Assignment>
Count every line in the entries that holds the word "ring". The reply is that count alone.

(Beginning of Dataset extract)

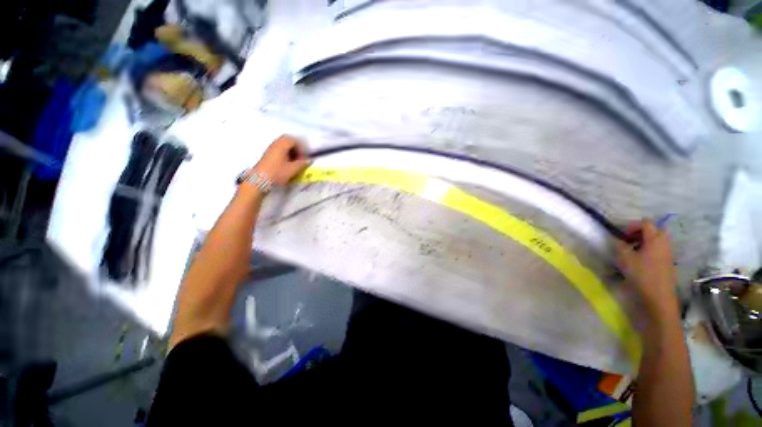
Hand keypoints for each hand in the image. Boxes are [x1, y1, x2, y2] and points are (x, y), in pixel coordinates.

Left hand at [253, 135, 311, 185]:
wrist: (260, 180)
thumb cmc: (277, 173)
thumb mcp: (293, 169)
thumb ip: (302, 163)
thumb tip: (309, 160)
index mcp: (282, 145)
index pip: (294, 140)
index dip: (301, 147)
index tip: (304, 156)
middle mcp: (275, 144)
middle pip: (287, 140)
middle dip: (296, 147)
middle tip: (300, 156)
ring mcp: (270, 149)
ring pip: (282, 144)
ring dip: (290, 150)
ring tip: (294, 161)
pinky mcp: (267, 155)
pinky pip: (278, 149)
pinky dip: (284, 153)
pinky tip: (287, 163)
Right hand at [615, 220, 678, 319]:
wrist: (659, 297)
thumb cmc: (642, 274)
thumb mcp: (625, 258)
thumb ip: (620, 246)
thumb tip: (617, 240)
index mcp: (655, 239)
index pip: (645, 223)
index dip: (632, 225)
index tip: (621, 234)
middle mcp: (664, 243)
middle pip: (654, 230)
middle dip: (640, 233)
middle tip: (628, 240)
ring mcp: (668, 253)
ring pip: (657, 241)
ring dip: (644, 242)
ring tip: (631, 251)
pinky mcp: (667, 263)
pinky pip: (658, 250)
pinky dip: (648, 250)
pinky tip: (638, 261)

(End of Dataset extract)

Written solution>
8